Reproduce every line of the data below word for word, leaving nothing out and changing nothing.

(Extracted data entries)

——————————

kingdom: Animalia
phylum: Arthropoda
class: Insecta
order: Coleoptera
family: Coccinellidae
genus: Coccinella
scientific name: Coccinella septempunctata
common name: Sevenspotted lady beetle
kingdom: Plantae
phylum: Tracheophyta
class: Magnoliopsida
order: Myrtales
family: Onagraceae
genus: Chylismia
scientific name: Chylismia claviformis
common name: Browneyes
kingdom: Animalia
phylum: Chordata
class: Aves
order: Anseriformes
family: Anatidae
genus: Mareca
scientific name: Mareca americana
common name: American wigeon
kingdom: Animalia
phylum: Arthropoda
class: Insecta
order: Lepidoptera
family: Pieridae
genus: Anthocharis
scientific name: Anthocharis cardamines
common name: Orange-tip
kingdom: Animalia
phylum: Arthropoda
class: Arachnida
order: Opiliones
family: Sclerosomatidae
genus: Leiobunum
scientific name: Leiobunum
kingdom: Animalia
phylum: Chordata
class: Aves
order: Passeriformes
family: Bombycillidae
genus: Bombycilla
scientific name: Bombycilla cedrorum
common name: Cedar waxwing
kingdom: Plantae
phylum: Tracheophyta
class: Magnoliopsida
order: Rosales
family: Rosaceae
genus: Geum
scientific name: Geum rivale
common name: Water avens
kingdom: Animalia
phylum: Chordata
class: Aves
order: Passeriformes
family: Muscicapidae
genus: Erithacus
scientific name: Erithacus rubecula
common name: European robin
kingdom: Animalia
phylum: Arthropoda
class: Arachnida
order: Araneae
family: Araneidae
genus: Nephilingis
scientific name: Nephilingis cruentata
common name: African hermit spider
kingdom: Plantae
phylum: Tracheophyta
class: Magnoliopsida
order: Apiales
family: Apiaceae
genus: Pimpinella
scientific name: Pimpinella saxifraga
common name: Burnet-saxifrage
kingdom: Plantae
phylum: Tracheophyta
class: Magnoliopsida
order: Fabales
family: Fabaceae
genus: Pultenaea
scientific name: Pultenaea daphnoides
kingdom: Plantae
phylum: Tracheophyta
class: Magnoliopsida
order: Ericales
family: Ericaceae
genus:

——————————

▶ [TASK OUTPUT]
kingdom: Animalia
phylum: Arthropoda
class: Insecta
order: Coleoptera
family: Coccinellidae
genus: Coccinella
scientific name: Coccinella septempunctata
common name: Sevenspotted lady beetle
kingdom: Plantae
phylum: Tracheophyta
class: Magnoliopsida
order: Myrtales
family: Onagraceae
genus: Chylismia
scientific name: Chylismia claviformis
common name: Browneyes
kingdom: Animalia
phylum: Chordata
class: Aves
order: Anseriformes
family: Anatidae
genus: Mareca
scientific name: Mareca americana
common name: American wigeon
kingdom: Animalia
phylum: Arthropoda
class: Insecta
order: Lepidoptera
family: Pieridae
genus: Anthocharis
scientific name: Anthocharis cardamines
common name: Orange-tip
kingdom: Animalia
phylum: Arthropoda
class: Arachnida
order: Opiliones
family: Sclerosomatidae
genus: Leiobunum
scientific name: Leiobunum
kingdom: Animalia
phylum: Chordata
class: Aves
order: Passeriformes
family: Bombycillidae
genus: Bombycilla
scientific name: Bombycilla cedrorum
common name: Cedar waxwing
kingdom: Plantae
phylum: Tracheophyta
class: Magnoliopsida
order: Rosales
family: Rosaceae
genus: Geum
scientific name: Geum rivale
common name: Water avens
kingdom: Animalia
phylum: Chordata
class: Aves
order: Passeriformes
family: Muscicapidae
genus: Erithacus
scientific name: Erithacus rubecula
common name: European robin
kingdom: Animalia
phylum: Arthropoda
class: Arachnida
order: Araneae
family: Araneidae
genus: Nephilingis
scientific name: Nephilingis cruentata
common name: African hermit spider
kingdom: Plantae
phylum: Tracheophyta
class: Magnoliopsida
order: Apiales
family: Apiaceae
genus: Pimpinella
scientific name: Pimpinella saxifraga
common name: Burnet-saxifrage
kingdom: Plantae
phylum: Tracheophyta
class: Magnoliopsida
order: Fabales
family: Fabaceae
genus: Pultenaea
scientific name: Pultenaea daphnoides
kingdom: Plantae
phylum: Tracheophyta
class: Magnoliopsida
order: Ericales
family: Ericaceae
genus:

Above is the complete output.